Computational Economics in Large Language Models: Exploring Model Behavior and Incentive Design under Resource Constraints
Sandeep Reddy, Kabir Khan, Rohit Patil, Ananya Chakraborty, Faizan A. Khan, Swati Kulkarni, Arjun Verma, Neha Singh
TL;DR
The paper tackles the challenge of the high computational cost of large language models by introducing a Computational Economics framework that treats internal components (attention heads and FFN blocks) as rational agents operating under a finite budget. It shows that scarcity drives the model to reallocate computations toward high-utility tokens while largely preserving task performance, revealing an internal economy in action. By adding a differentiable computational-cost term to the loss, it trains models to achieve a Pareto frontier of accuracy and efficiency, achieving substantial FLOPS reductions and latency improvements with sparser, more interpretable activations. The results across GLUE tasks and WikiText-103 demonstrate practical gains and offer a principled route to efficient, adaptive, and transparent LLMs under resource constraints, with broader implications for deployment and interpretability.
Abstract
Large language models (LLMs) are limited by substantial computational cost.
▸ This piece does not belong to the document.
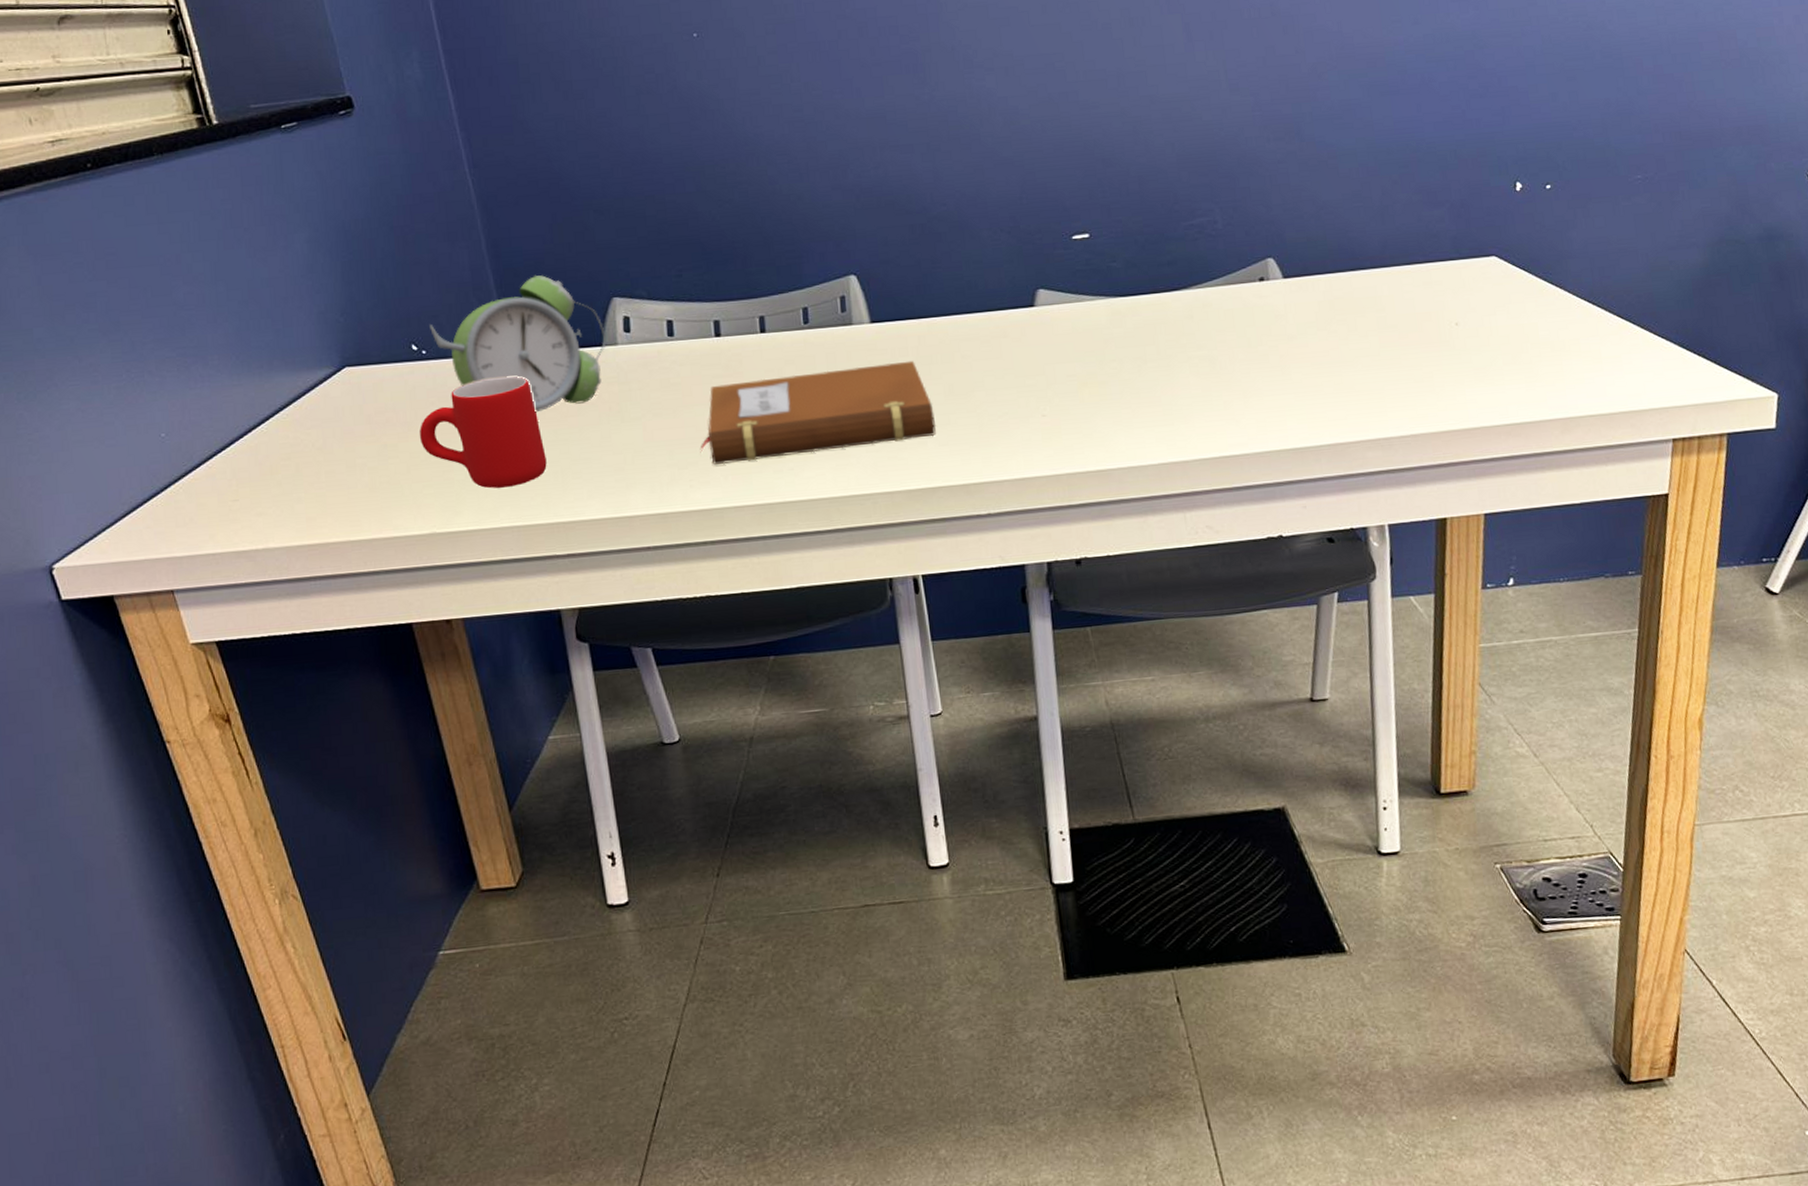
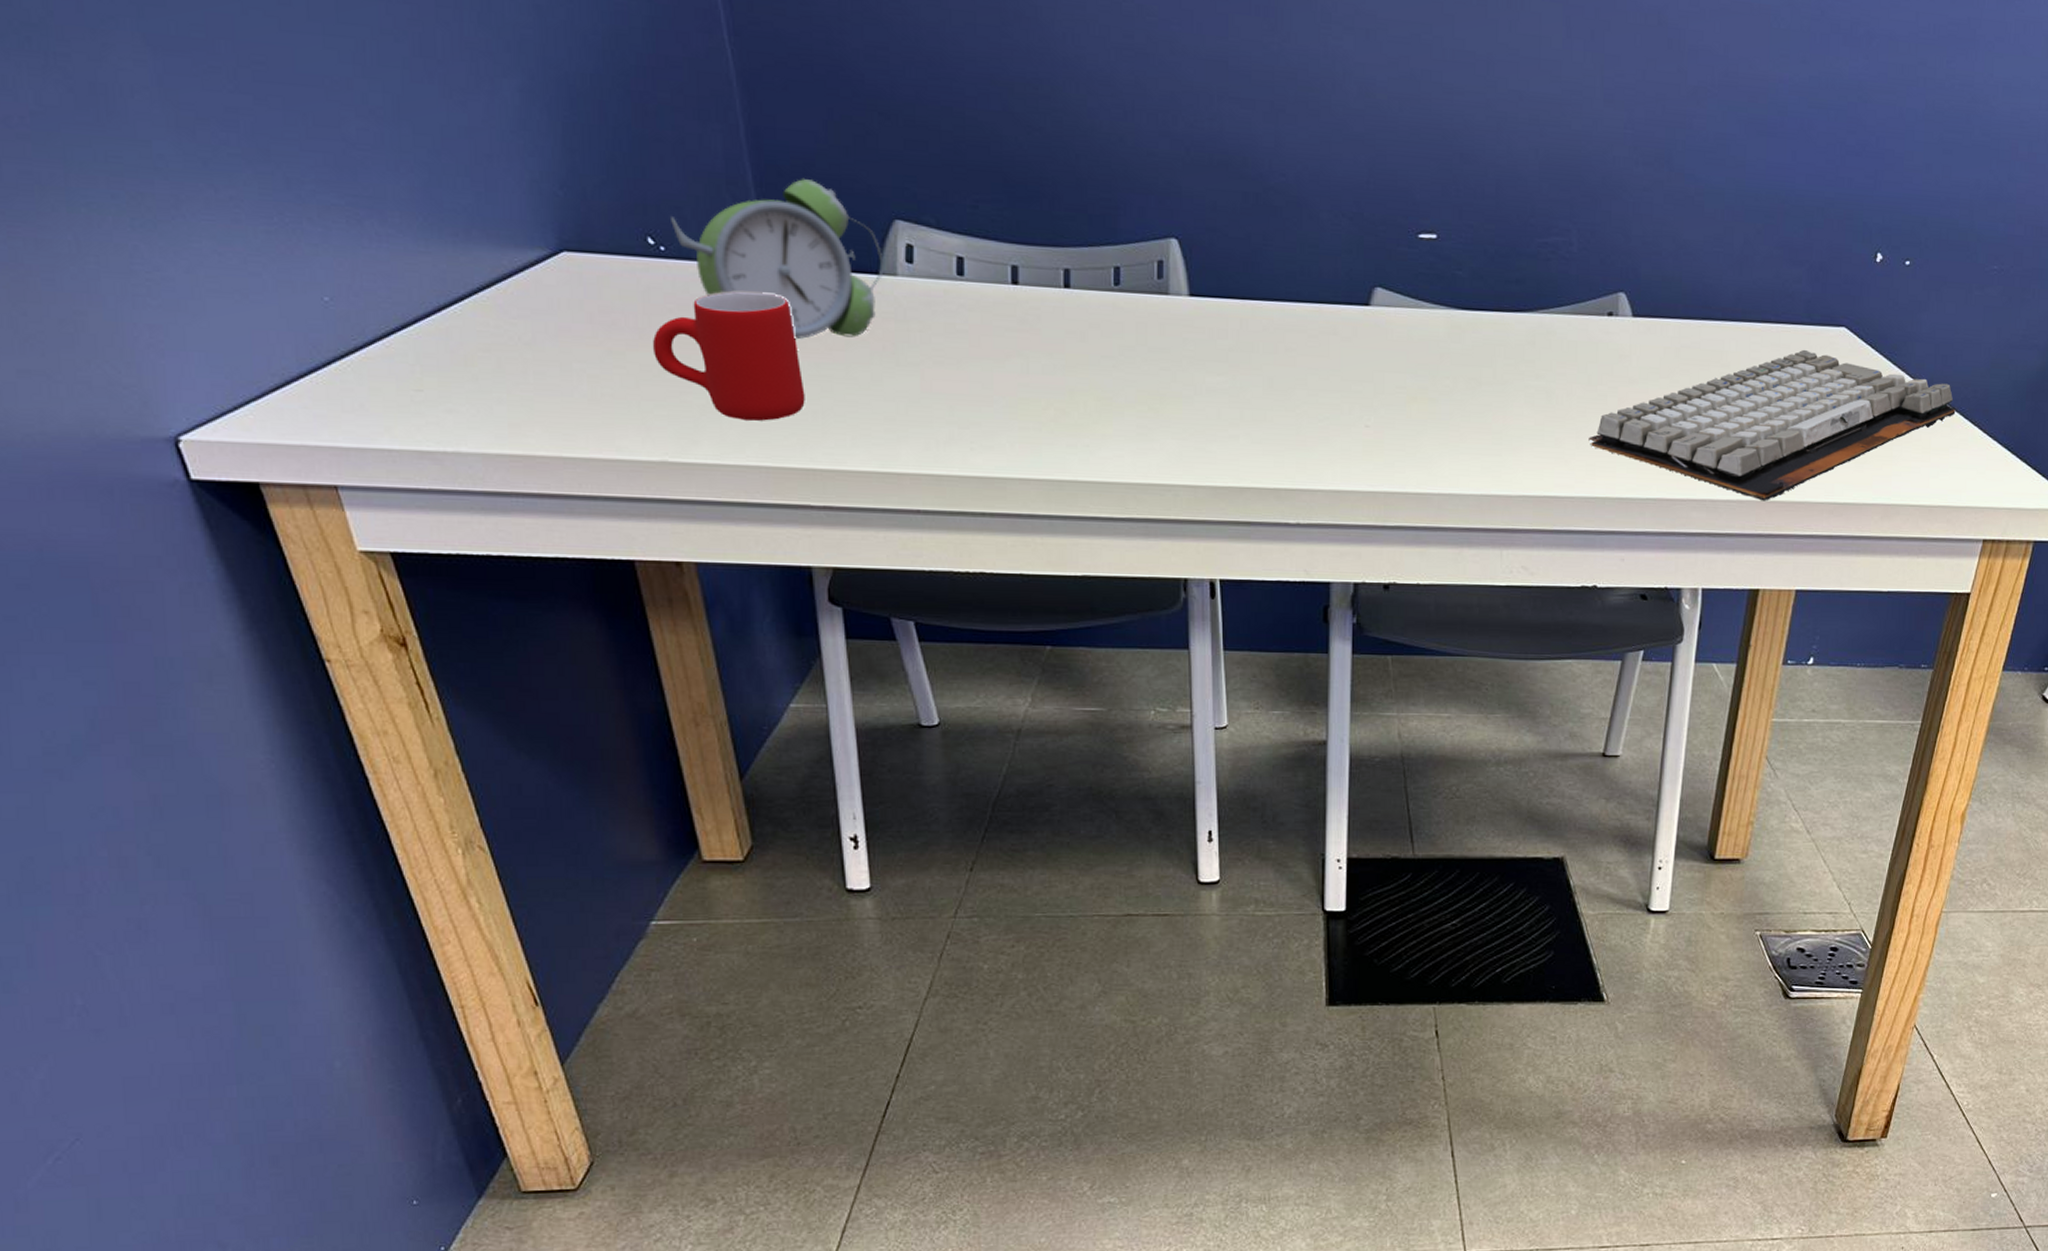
notebook: present [700,360,936,465] -> none [985,339,1250,432]
keyboard: none [1256,283,1622,432] -> present [1589,349,1956,501]

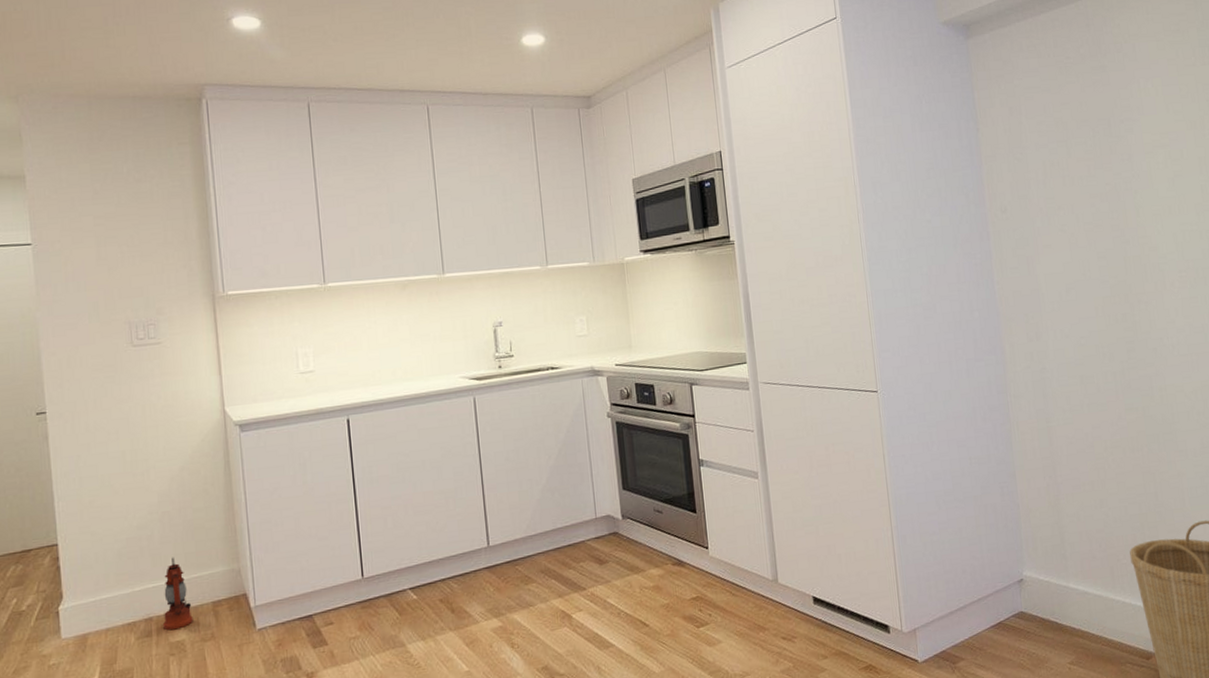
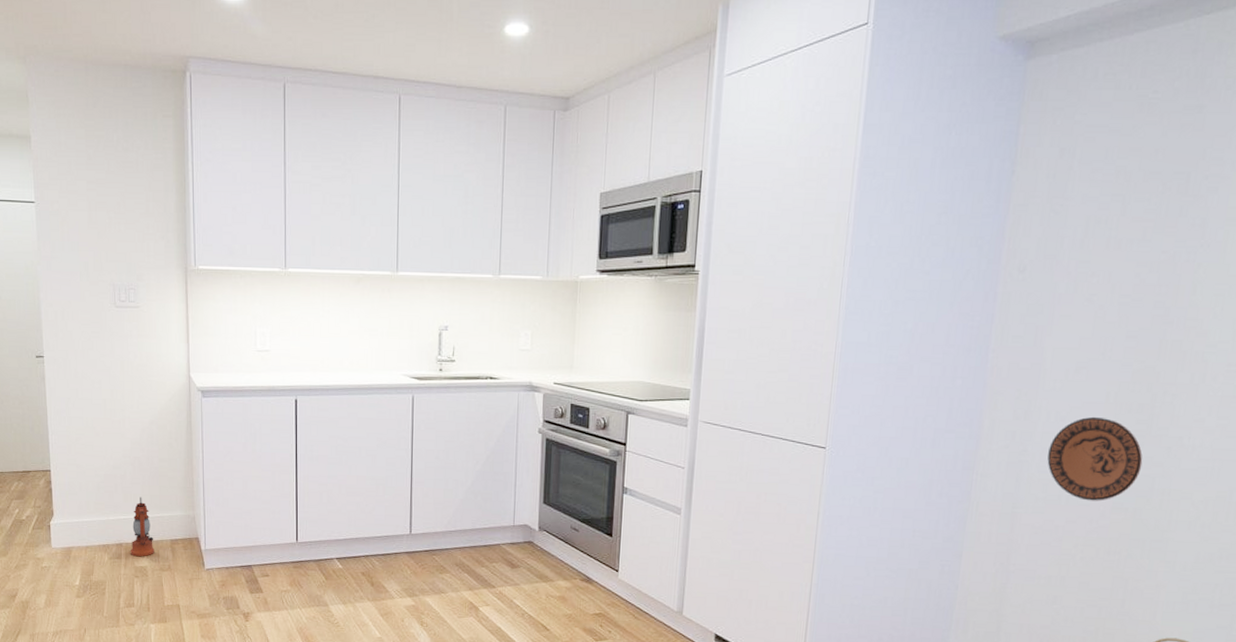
decorative plate: none [1062,329,1139,406] -> present [1047,416,1143,501]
We introduce a "computational economics" framework that treats an LLM as an internal economy of resource-constrained agents (attention heads and neuron blocks) that must allocate scarce computation to maximize task utility. First, we show empirically that when computation is scarce, standard LLMs reallocate attention toward high-value tokens while preserving accuracy. Building on this observation, we propose an incentive-driven training paradigm that augments the task loss with a differentiable computation cost term, encouraging sparse and efficient activations. On GLUE (MNLI, STS-B, CoLA) and WikiText-103, the method yields a family of models that trace a Pareto frontier and consistently dominate post-hoc pruning; for a similar accuracy we obtain roughly a forty percent reduction in FLOPS and lower latency, together with more interpretable attention patterns. These results indicate that economic principles offer a principled route to designing efficient, adaptive, and more transparent LLMs under strict resource constraints.